Once I made a winter flight from Houston to New York, and it was IFR.
I made it a point to stay below the freezing level, with a way to bail
out if I couldn't stay above MIA and below the ice. Well, I made it -
but while I never doubted my ability escape the ice (I always had an
out) I wasn't sure I would make my destination until I was about 50
miles out. It was a 600+ nm leg. I could have been forced to land
short at any time. And with 300+ hp, I have some ability to deal with
a little ice.
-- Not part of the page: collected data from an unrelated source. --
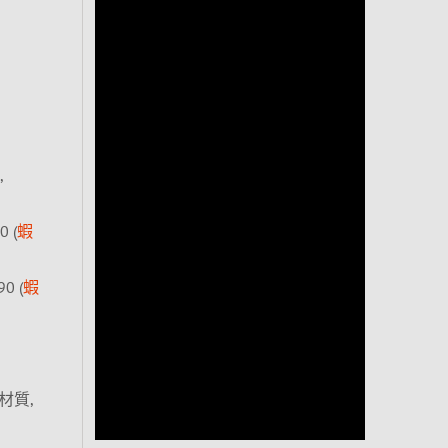
,
 (
蝦
0 (
蝦
材質,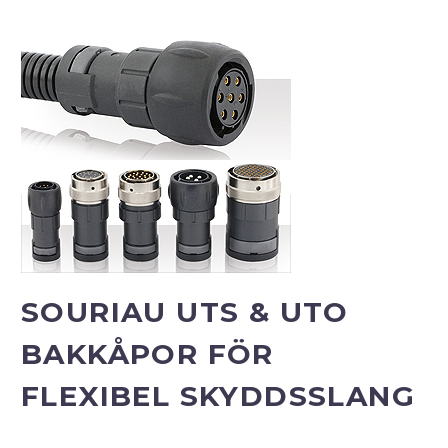
SOURIAU UTS & UTO
BAKKÅPOR FÖR
FLEXIBEL SKYDDSSLANG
In my old 150 hp plane, I wouldn't have tried it.

Before my instrument ticket, I can't tell you how many XC flights I have
scrubbed due to benign IMC conditions.


Benign IMC - or just low VFR? These days, I see a lot of VFR pilots
who won't fly XC at 1000 AGL, never mind lower. It's a skill set, to
be sure, and not something to tackle if you don't know how, but I think
in the average Skyhawk-class airplane, it's often the safer, quicker,
more sensible option than filing IFR.

The difference is that you can take a training course in how to fly IFR
at the local flight school (or, better yet, the way Ron did it - with
PIC, which is expensive but worth it because it uses only experienced
instructors) but instruction in flying low VFR is rarely available
(never at the local flight school) and is generally reviled as scud
running.

In my experience, over 80% of the weather that is persistent (lasting
more than a few hours) actual IMC (ceilings consistently below 1000 ft
and/or visibilities consistently below 3 miles - and even some of that
weather can legally be flown VFR, with safety no worse than flying it
IFR in the average light single) is associated with either icing or
thunderstorms. Of course that can vary geographically.

The instrument rating is, more than anything, a tool for making
schedules more consistent. It is not a timesaver. I have well over
100 hours actual IMC, and I still have to say that the total time I
have saved in eliminated delays for weather is less than the time I
spent getting the rating and staying current.